Red Dragon Reading: Jack Wang

 Lara Murray 

Readers like to call books doorways to another world to escape the reality they’re in. Something we need once in a while. Page after page we dive deeper into the story and can’t imagine life without it which is why authors become best-sellers and award winners. Besides giving all their gratitude to the fans, they take great pleasure in telling them their motivation and inspiration behind the novel. It seems easy to write a book from a different point of view, but the truth is it’s a challenge. It takes time and patience. Oneonta’s Red Dragon Reading presented this knowledge to students this year with Jack Wang, author of We Two Alone: Stories. The book is a collection of six short stories about the Chinese diaspora around the world over the past century.  

Oct. 28 marked the first Red Dragon Reading at Oneonta since the pandemic. The event opened with an introduction from Roger Heck, one of the teachers in the English Department. He gave us a little background on Jack Wang, a graduate from Florida State College and winner of numerous novelist awards. Wang worked at Ithaca College for fifteen years and became a department chair for quite some time.  

Jack Wang revealed We Two Alone: Stories’ Canadian edition came out Sept. 1 and since then he’s been doing a lot of readings from his bedroom, which was why it was an absolute pleasure for him to be there with us. During the event Jack Wang planned a presentation to give us a sense of the collection as a whole. He used various photographs of people, places, events, and scenery that motivated him in the stories’ direction, as well as to give us his process, research, and a sense of him too.  

The first image presented is of a Chinese laundry from 1902 which drew a lot of inspiration for him to write the first story titled “The Valkyries”, set in Vancouver 1921 following the life of a Chinese laundry boy named Nelson. “The idea of a Chinese laundry boy is not totally unfamiliar. So, I wanted to complicate that image by setting him off to do something unexpected,” says Jack Wang. Which he did by taking young Nelson to try out for a hockey team, but because of his race he’s ostracized. So, this made Nelson decide to dress up as a girl. Through a series of historical images of hockey games and hockey players, Jack Wang pieced together his first part.
* * * * *
**Problems to solve:**
(1) From the article on the Red Dragon Reading, reproduce word for word the part that opens with the words containing "Oct. 28 marked the" and closes with "of him too.".
(2) According to the article on the Red Dragon Reading, how many short stories make up the collection We Two Alone: Stories?
* * * * *
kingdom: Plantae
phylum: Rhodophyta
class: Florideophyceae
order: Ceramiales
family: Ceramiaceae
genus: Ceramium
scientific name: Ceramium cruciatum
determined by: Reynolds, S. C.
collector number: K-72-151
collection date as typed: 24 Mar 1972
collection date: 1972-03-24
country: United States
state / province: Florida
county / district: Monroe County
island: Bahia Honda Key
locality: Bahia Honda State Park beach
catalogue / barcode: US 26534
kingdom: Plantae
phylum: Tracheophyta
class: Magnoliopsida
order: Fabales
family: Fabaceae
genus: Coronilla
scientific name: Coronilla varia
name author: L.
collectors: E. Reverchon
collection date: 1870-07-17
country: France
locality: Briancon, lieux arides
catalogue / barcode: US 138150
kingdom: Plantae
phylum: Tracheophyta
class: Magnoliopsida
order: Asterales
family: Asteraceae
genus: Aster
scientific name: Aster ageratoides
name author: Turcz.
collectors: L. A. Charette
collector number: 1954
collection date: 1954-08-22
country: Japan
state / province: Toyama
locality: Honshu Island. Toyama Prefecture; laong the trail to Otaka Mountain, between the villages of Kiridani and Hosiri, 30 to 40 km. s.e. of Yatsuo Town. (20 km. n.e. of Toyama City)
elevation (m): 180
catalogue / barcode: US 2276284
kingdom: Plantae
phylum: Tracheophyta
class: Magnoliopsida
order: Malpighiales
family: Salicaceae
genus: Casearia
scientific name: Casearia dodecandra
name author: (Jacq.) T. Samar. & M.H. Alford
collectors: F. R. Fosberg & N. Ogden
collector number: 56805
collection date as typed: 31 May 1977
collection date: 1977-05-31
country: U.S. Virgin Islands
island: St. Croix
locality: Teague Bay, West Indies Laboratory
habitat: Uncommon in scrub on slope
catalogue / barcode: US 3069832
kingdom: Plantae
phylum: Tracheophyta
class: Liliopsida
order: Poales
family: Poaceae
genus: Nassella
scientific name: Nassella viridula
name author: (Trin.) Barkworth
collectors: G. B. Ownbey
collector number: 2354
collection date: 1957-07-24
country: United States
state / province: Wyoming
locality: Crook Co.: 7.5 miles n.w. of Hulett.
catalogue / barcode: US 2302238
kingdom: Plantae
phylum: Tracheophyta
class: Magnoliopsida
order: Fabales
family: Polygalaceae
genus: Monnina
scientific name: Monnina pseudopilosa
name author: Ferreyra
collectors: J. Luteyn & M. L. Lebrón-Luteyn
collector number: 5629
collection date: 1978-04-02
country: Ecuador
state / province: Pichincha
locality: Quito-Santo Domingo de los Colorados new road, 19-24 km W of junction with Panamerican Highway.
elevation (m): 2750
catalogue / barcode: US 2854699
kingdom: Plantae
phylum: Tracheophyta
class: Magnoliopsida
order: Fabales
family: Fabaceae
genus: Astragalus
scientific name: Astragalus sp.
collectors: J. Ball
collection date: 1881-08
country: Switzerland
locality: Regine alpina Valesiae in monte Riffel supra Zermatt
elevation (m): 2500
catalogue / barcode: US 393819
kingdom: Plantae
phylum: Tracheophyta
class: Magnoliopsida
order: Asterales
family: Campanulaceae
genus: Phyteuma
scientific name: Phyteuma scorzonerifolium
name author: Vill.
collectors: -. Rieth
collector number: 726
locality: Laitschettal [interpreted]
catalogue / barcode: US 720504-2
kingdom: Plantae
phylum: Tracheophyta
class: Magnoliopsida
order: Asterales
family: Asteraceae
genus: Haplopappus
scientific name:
* * * * *
**Answers by item number:**
(1)
Oct. 28 marked the first Red Dragon Reading at Oneonta since the pandemic. The event opened with an introduction from Roger Heck, one of the teachers in the English Department. He gave us a little background on Jack Wang, a graduate from Florida State College and winner of numerous novelist awards. Wang worked at Ithaca College for fifteen years and became a department chair for quite some time.  

Jack Wang revealed We Two Alone: Stories’ Canadian edition came out Sept. 1 and since then he’s been doing a lot of readings from his bedroom, which was why it was an absolute pleasure for him to be there with us. During the event Jack Wang planned a presentation to give us a sense of the collection as a whole. He used various photographs of people, places, events, and scenery that motivated him in the stories’ direction, as well as to give us his process, research, and a sense of him too.

(2) Six short stories.